Neste ano a gente criou um painel que demonstra, como se fosse um mapa, as necessidades que nós temos de investimento de manutenção e construção ao longo do Brasil e onde há área de interesse e influência de cada um dos parlamentares. E a gente usa esse mapeamento para, quando cada parlamentar vier nos visitar, a gente fazer um pedido: o senhor tem uma determinada emenda de bancada disponível e gostaríamos que o senhor aplicasse esse recurso nesta área, nesta rodovia. A gente tem conseguido aumentar o orçamento para obras do DNIT com as bancadas. Normalmente essa bancada colocava recursos em construção, onde a gente aparece mais. Logicamente tem um poder político maior.
Quais as próximas rodovias que irão para a carteira do PPI (Programa de Parcerias de Investimentos)?
Nesta semana eu participei de um evento no Paraná que eu acho que marca uma nova visão de parceria de governo federal com governo estadual. O governo do Paraná nos deu uma sugestão: que o governo federal, usando a expertise que tem, que as concessões sejam feitas pelo governo federal. Estou falando praticamente de toda malha do estado do Paraná. Nós vamos concessionar de 4,2 mil km de rodovias federais e de algumas estaduais do estado do Paraná. A gente nunca fez uma licitação tão grande.
A EPL (Empresa de Planejamento e Logística) fez um mapeamento de todo estado, ouviu as necessidades do estado e criou possíveis lotes de concessão. O total disso dá 4,2 mil km. Nesta semana eu estive com o governador [Ratinho Júnior] e nós assinamos a criação de um grupo de trabalho do governo do estado para viabilizar esses estudos. Isso está sendo encarado como a maior concessão já feita no Brasil de um lote de rodovias.
E são rodovias hoje federais e estaduais…
Federais, que foram delegadas ao estado e que estão sendo devolvidas porque o contrato finaliza em 2021, e rodovias estaduais. Para cada grupo de lote de concessão será formado um mix de rodovias federais e estaduais.

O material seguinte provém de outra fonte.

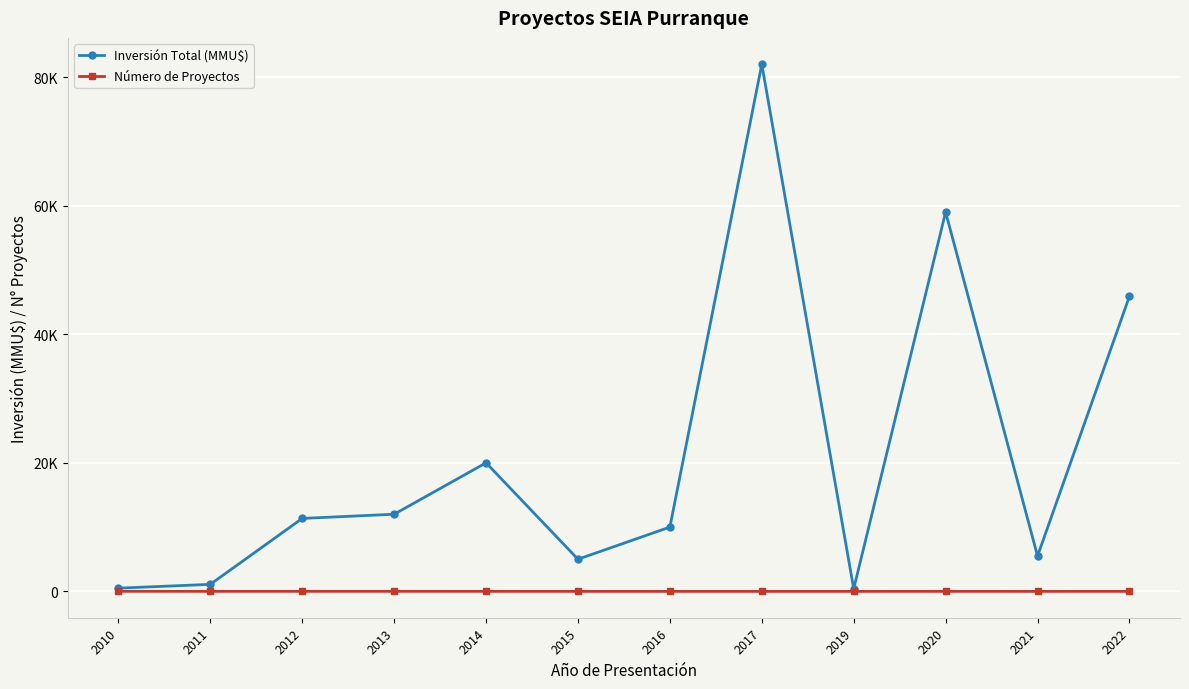

What is the difference between the maximum and minimum values in the Inversión Total (MMU$) series?

81600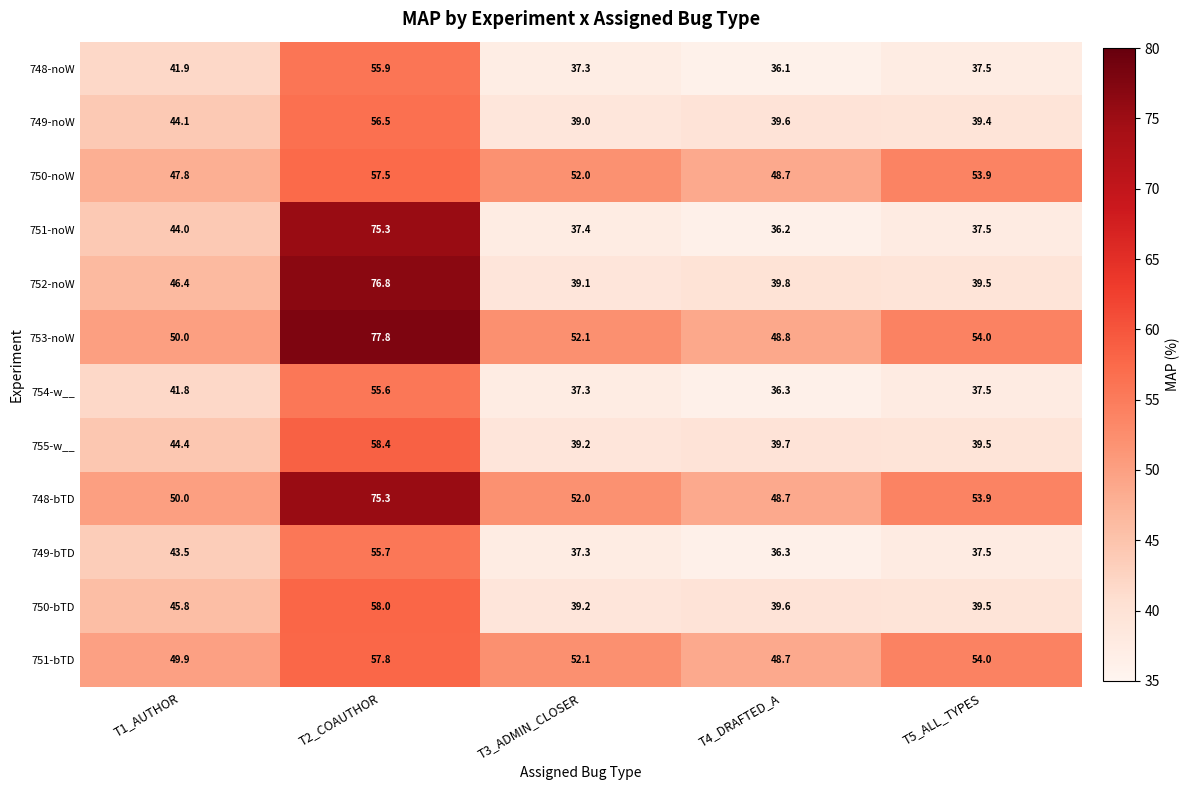

What is the total value across all series at T1_AUTHOR?

549.6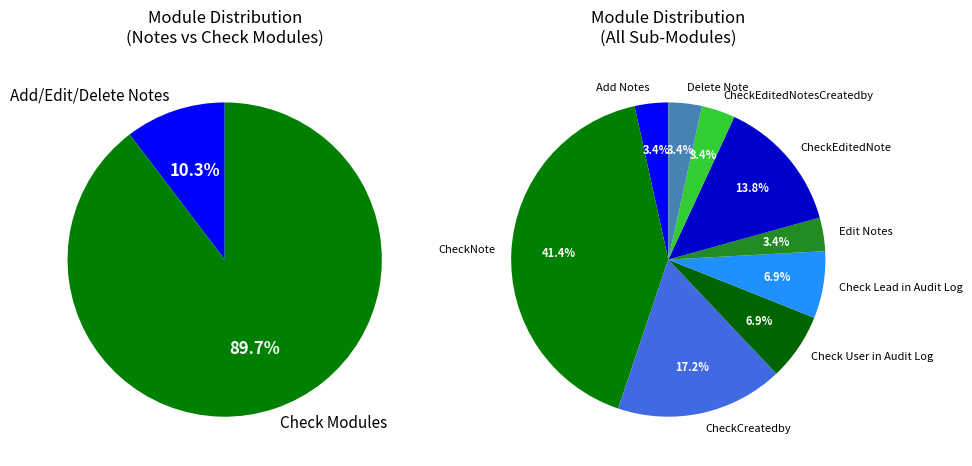

Which has a higher value, Check Lead in Audit Log or Check User in Audit Log?

Check Lead in Audit Log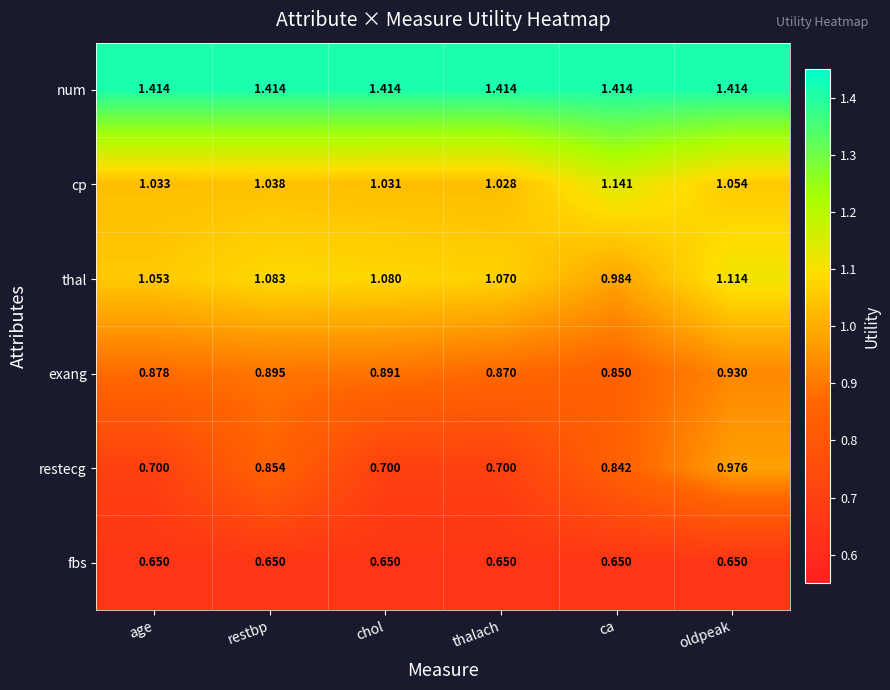

At which label does thal reach its peak?

oldpeak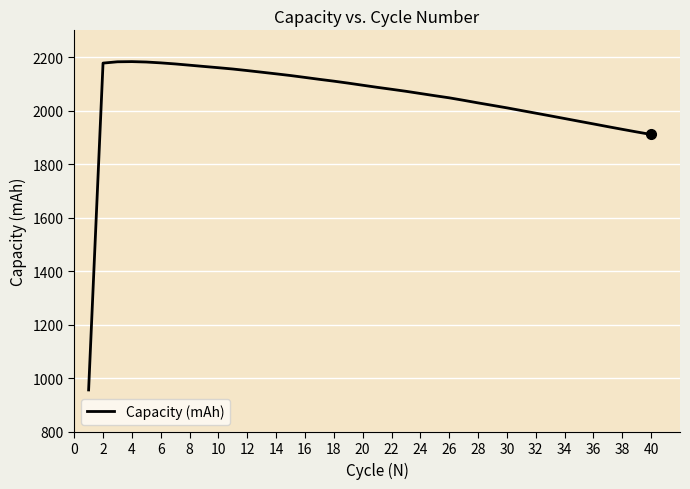

What is the greatest value displayed?

2183.1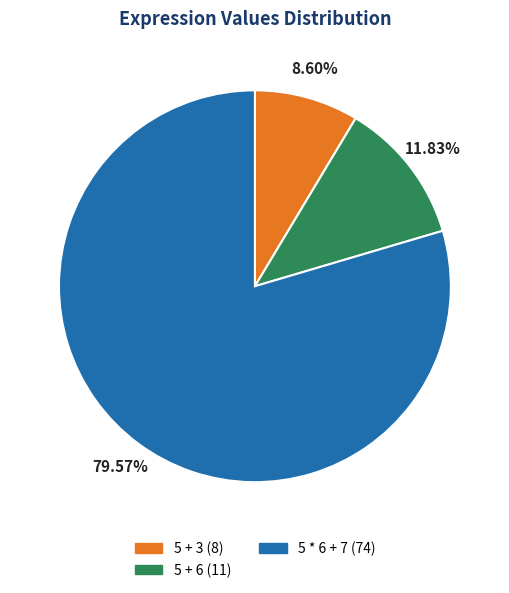

To the nearest percent, what is the combined percentage of 5 + 6 and 5 * 6 + 7?

91%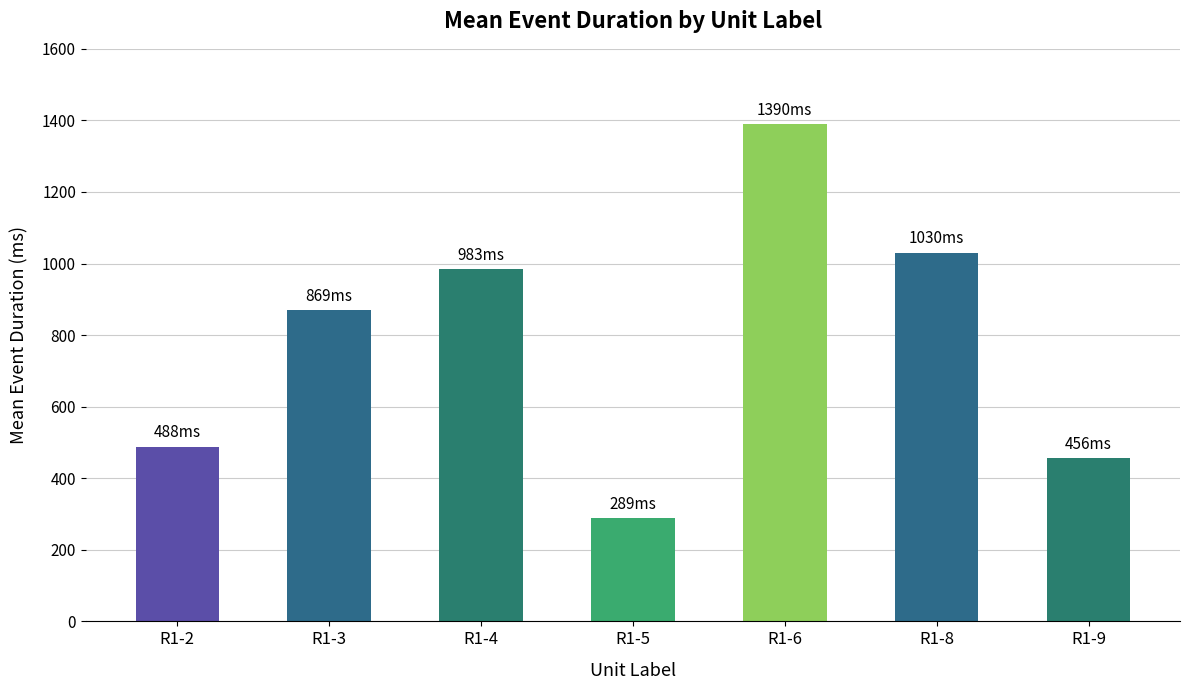

Does the chart contain stacked bars?

No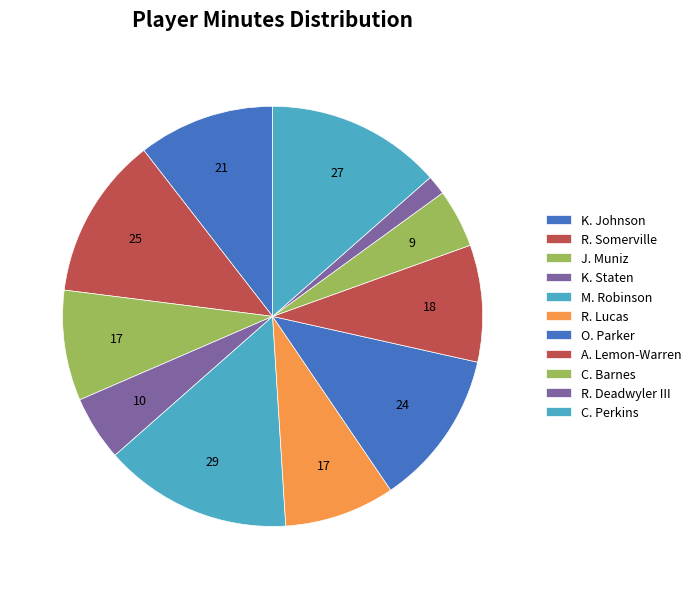

Does any single category account for the majority?

No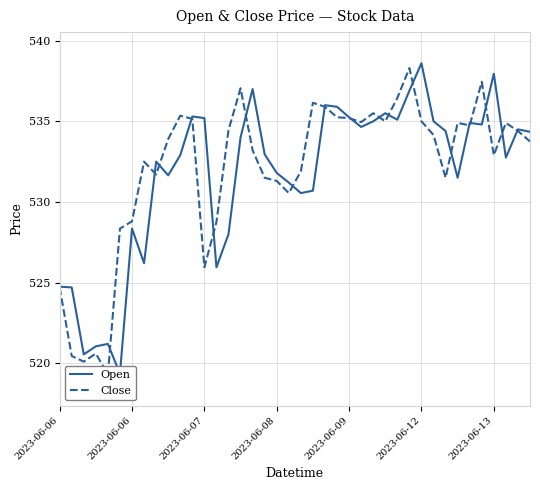

The Close series shows 308.5 at 21. True or false?

False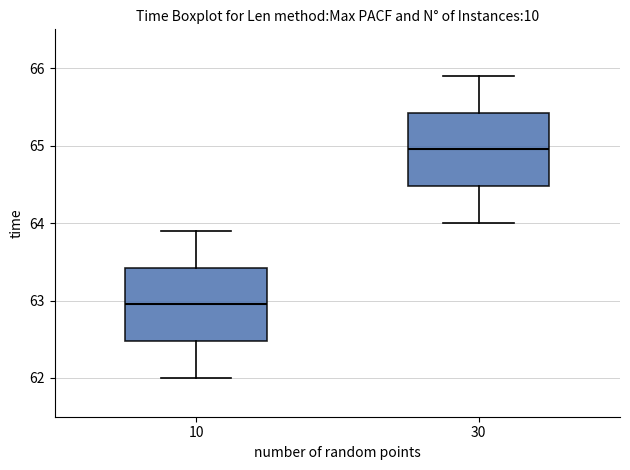

Reading left to right, transcribe this box plot: for each box, give where its median line is, the range the box spans, and where its two whiskers end, as read against the y-axis. The values are not printed on the chart, so give them approximately, as read against the axis.

10: median 63.0, box 62.5 to 63.4, whiskers 62.0 to 63.9
30: median 65.0, box 64.5 to 65.4, whiskers 64.0 to 65.9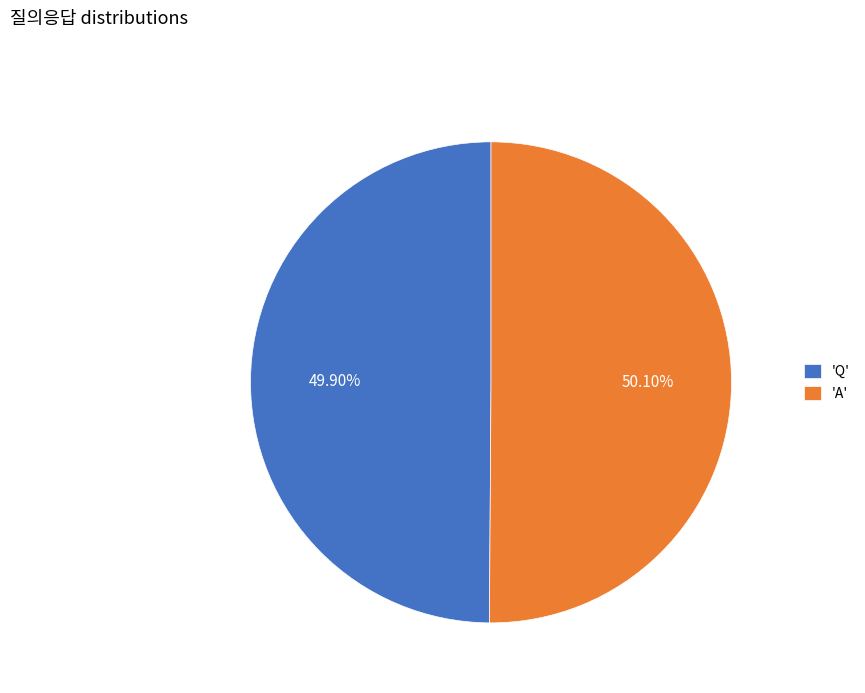

How many segments does this pie chart have?

2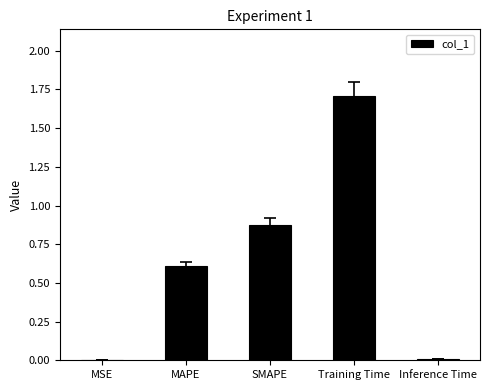

Is it true that the value at Training Time is 1.7?

True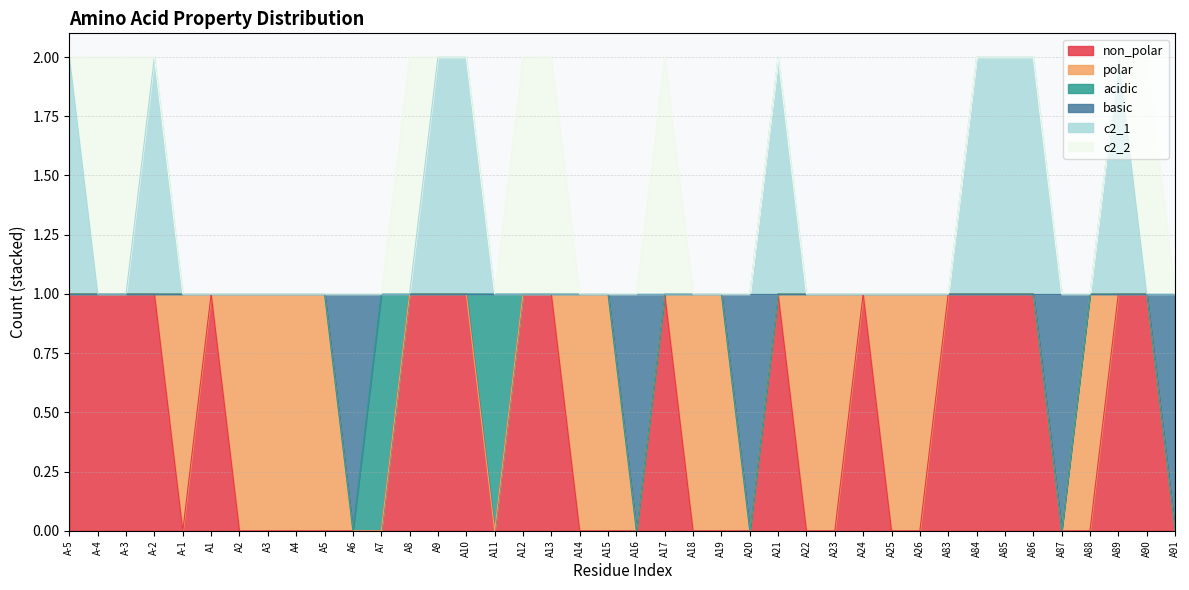

What is the total value across all series at A1?

1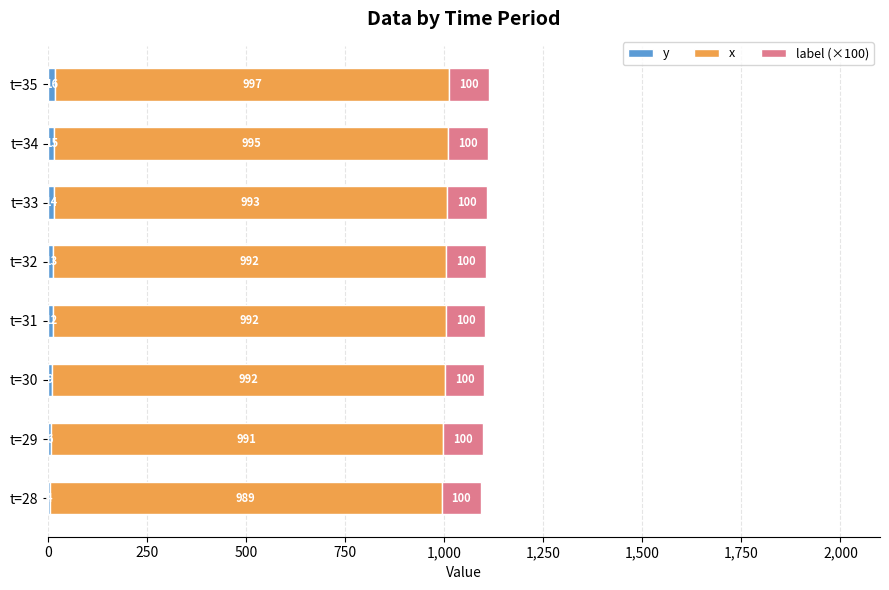

What is the total value across all series at t=33?

1107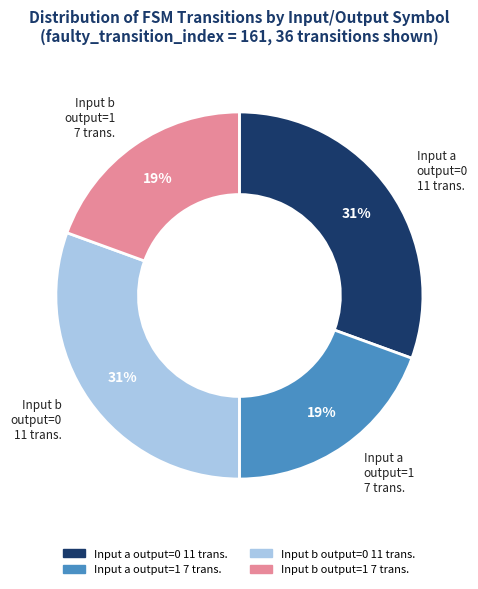

To the nearest percent, what percentage of the pie is Input b output=1 7 trans.?

19%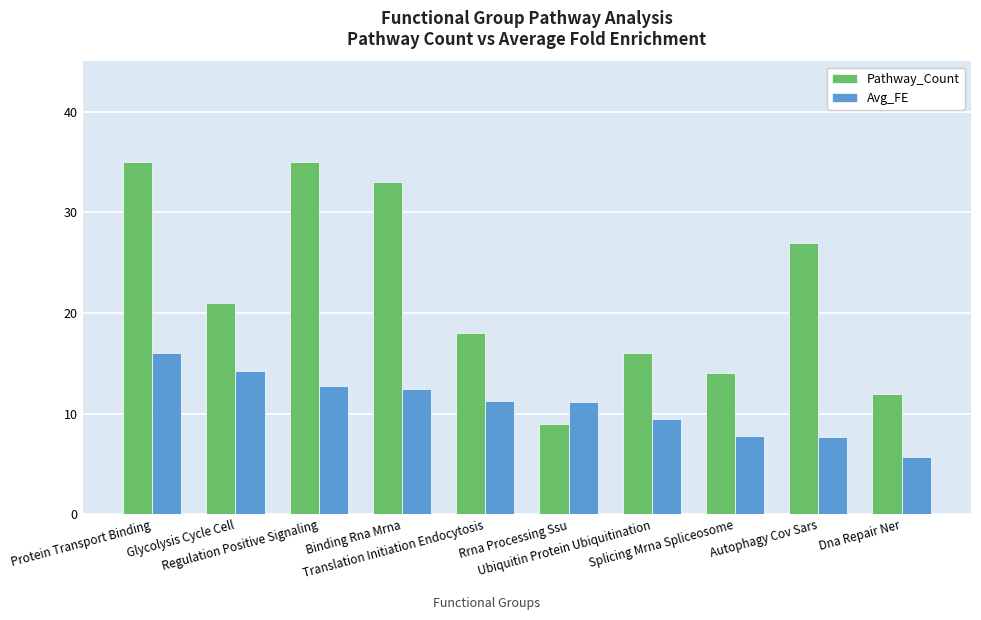

What is the maximum value shown in the chart?

35.0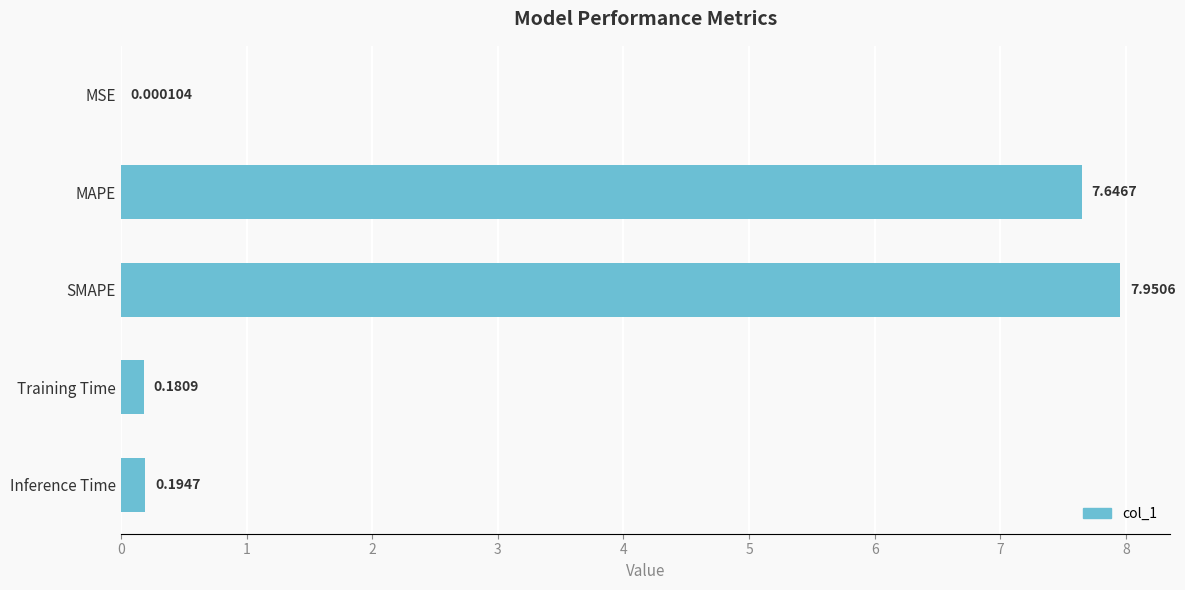

At which label is the value closest to 3?

Inference Time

A intenção é que, como é uma concessão que tem que ficar pronta até 2021, mas os estudos estão começando agora, a gente quer fazer um teste de novas tecnologias e inovações na modelagem de concessões. Por exemplo, a questão da tarifa do usuário frequente, quanto mais o usuário usa a rodovia, menos ele paga. Essa é a TUF (Tarifa de Usuário Frequente), principalmente para áreas urbanas onde o ciclo é muito fechado.
Haverá outras inovações?
O próprio free flow, a gente entende que é uma versão mais justa de tarifa, de pagamento pela tarifa. Ele só paga aquilo que ele usa. A gente quer incorporar nesses novos projetos.
Outro é o próprio critério de quem vai ganhar a licitação. A gente está chamando de modelo híbrido, que pega tarifa até certo ponto e depois a outorga. E já vai ser testado na BR-153 (GO), e a gente quer já incorporar isso nessa do Paraná também. O primeiro testo do free flow já vai ser na área urbana da nova Dutra.